### Problem
Transcribe exactly the part of the rows below that opens with the line containing "family: Hybotidae" and closes with the last line of the rows, including both of those lines.

### Recorded information
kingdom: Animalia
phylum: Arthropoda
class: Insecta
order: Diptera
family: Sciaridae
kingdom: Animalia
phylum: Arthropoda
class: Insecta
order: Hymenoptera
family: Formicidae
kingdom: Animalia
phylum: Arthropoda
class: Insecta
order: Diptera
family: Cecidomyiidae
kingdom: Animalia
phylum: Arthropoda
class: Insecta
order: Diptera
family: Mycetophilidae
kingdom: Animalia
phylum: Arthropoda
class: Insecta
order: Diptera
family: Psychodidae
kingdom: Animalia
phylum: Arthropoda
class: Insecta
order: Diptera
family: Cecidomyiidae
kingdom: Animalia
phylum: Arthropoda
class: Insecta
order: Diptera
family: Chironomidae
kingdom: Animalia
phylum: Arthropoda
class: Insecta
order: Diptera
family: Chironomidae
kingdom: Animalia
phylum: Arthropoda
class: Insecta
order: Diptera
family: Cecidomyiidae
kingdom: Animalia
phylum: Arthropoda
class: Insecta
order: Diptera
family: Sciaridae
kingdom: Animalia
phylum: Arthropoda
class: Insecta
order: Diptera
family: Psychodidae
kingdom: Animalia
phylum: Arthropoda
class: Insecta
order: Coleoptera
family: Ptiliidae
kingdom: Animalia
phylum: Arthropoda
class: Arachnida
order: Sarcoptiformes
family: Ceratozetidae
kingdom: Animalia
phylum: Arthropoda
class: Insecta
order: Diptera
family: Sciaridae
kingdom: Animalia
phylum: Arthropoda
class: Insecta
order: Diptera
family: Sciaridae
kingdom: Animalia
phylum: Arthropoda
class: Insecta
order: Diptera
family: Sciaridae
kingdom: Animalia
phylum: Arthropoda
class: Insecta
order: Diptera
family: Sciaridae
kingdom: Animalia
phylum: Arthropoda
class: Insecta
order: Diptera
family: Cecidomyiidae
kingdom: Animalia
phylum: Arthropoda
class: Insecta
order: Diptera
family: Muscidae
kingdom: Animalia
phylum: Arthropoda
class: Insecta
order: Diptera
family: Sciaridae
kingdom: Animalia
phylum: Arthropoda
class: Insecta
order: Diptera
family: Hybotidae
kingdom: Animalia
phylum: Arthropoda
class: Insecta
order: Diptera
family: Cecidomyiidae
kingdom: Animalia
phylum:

### Solution to this exercise
family: Hybotidae
kingdom: Animalia
phylum: Arthropoda
class: Insecta
order: Diptera
family: Cecidomyiidae
kingdom: Animalia
phylum:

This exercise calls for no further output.